The British figured out that to maintain highly-accurate sniper rifles, not only did they have to be built correctly from the highest-quality components available, but the rifle and the scope had to be kept together. As such, the British paired the precise No. 4 rifle with the No. 32 3.5x telescopic sight and bracket, wisely matching the serial numbers in the case of separation.
In 1942, Birmingham Small Arms was brought in to create the No. 4 (T) rifle and optic combo, with two different factories tasked with finding out which Enfield rifles were shooting the best groups through testing. Top-quality gunmaker Holland & Holland was also involved in the painstaking process of producing these precision rifles, to the tune of nearly 26,000.
A rugged rifle that holds its zero is ideal for snipers. Delicate rifles are just not good for them. Accuracy is paramount, but tough conditions are often faced by elite marksmen and the No. 4 (T) was rugged enough to handle rigorous combat and maintain its zero, making it a favorite of WWII snipers.
The scope attachments featured incredible machine work. And, the telescopes themselves were made by the best sight manufacturers in Britain at the time. A wooden cheekpiece added to the rifle stock so that the shooter could have a proper eye-level fit with the high-mounted optic. The incredibly accurate rifle itself—plus all the equipment needed (and more)—fit into a durable hard-sided case.
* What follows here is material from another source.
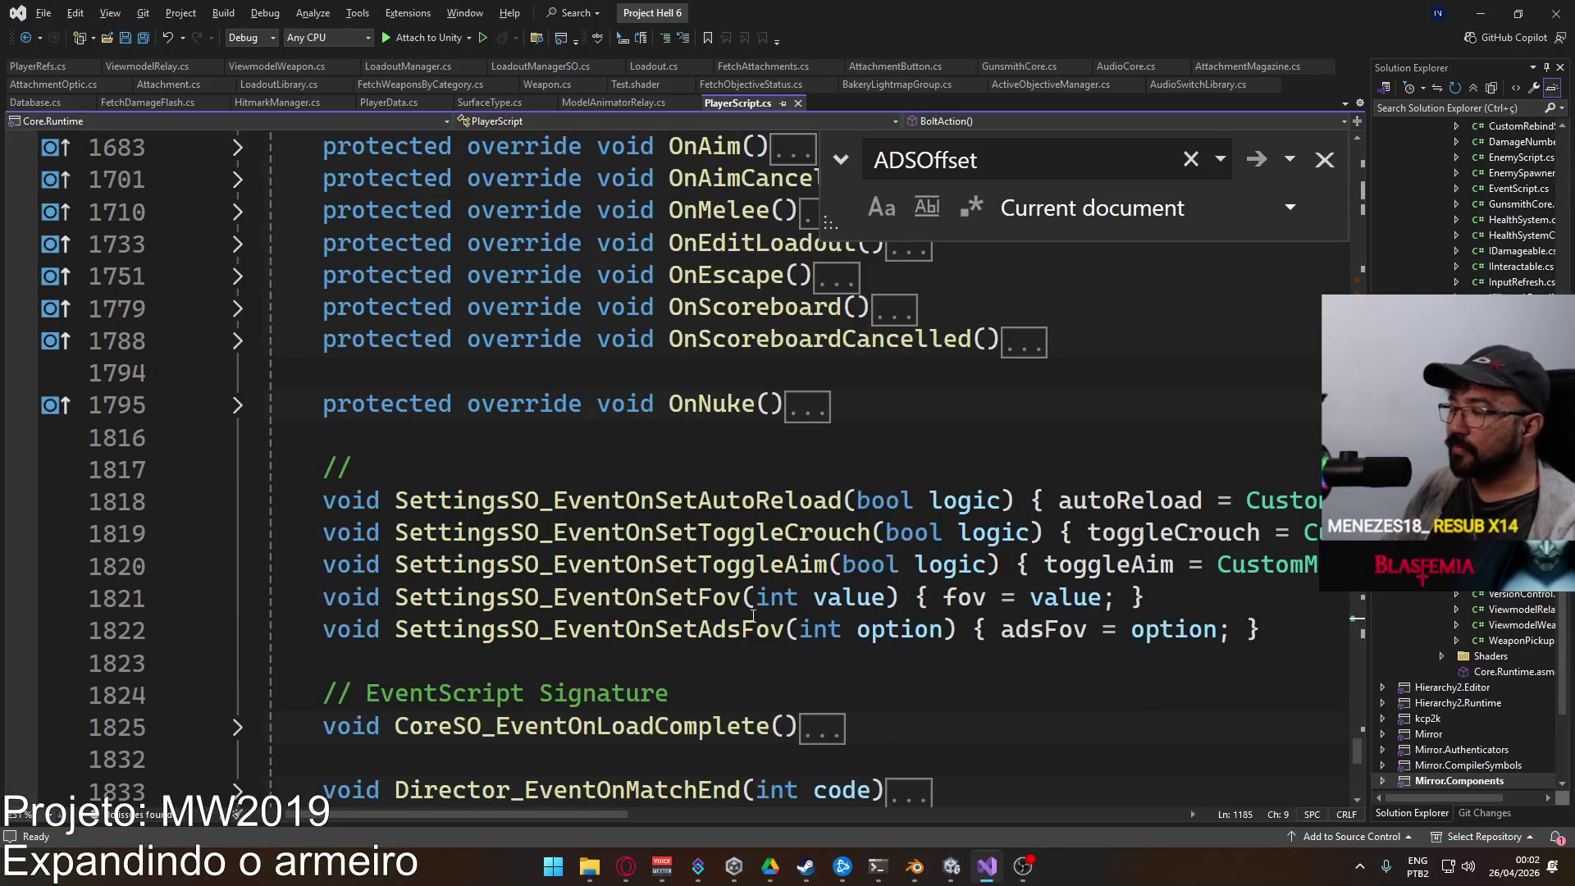
click(944, 857)
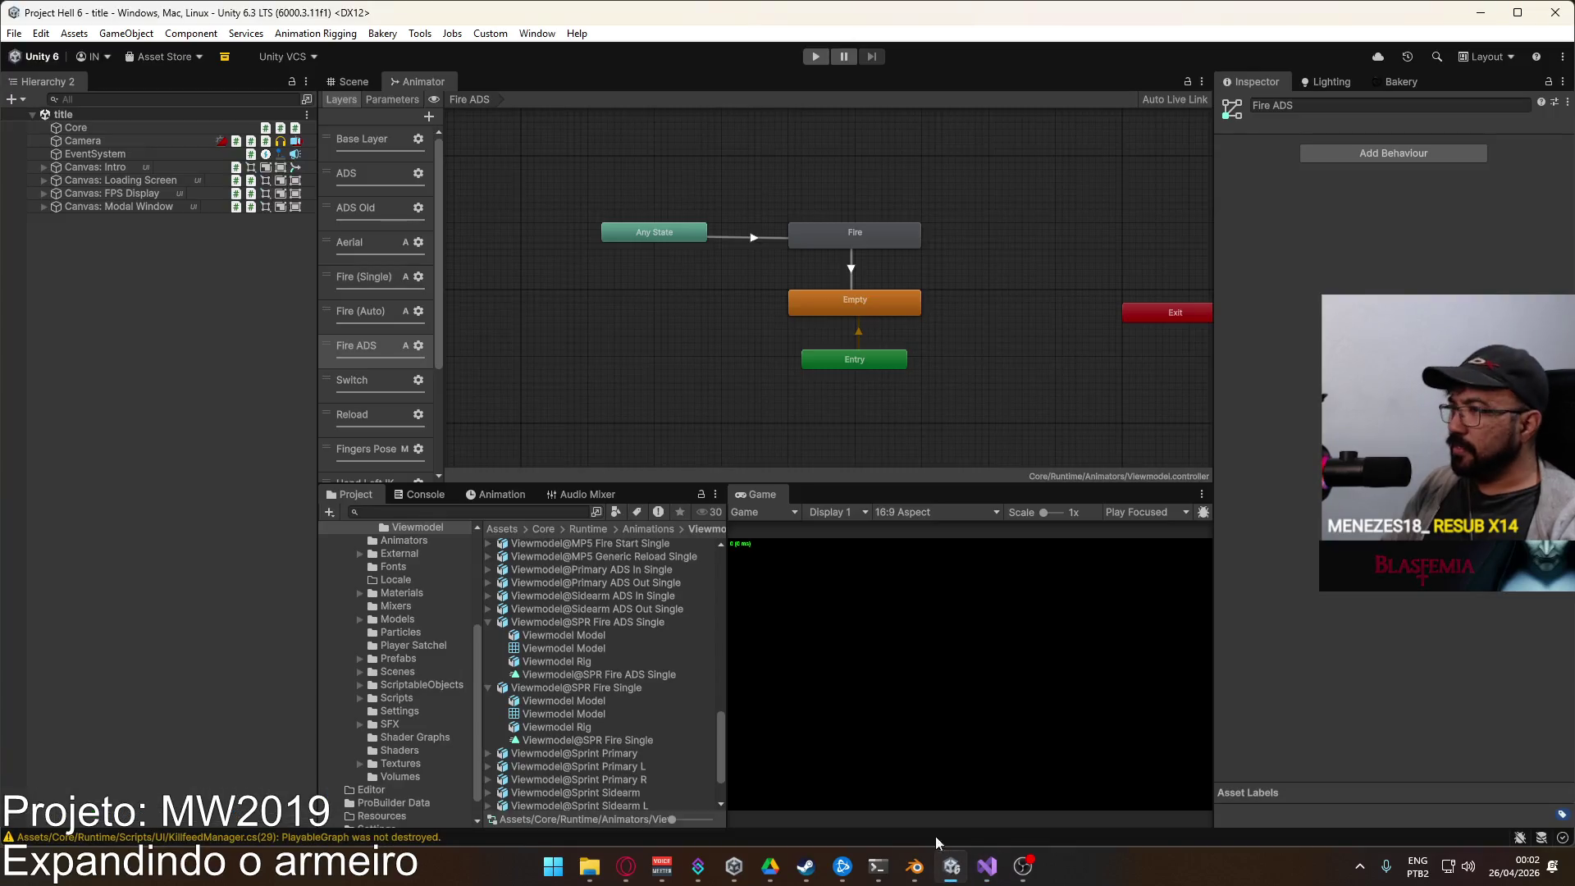
click(367, 318)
The British kept the No. 4 (T) in service with snipers throughout the Cold War era until about 1970. At this point, the prevailing thought was to upgrade No. 4 rifles to shoot modern 7.62mm ammo, which is exactly what the Brits ended up doing. The L42A1 was a No. 4 (T) with a heavier and longer barrel, re-calibrated range drum for the optic and a new box magazine for the rimless 7.62mm cartridge.
Now, the Lee-Enfield No. 4 (T) is a collector's darling, but they are often faked. Be mindful, and do your homework before buying one.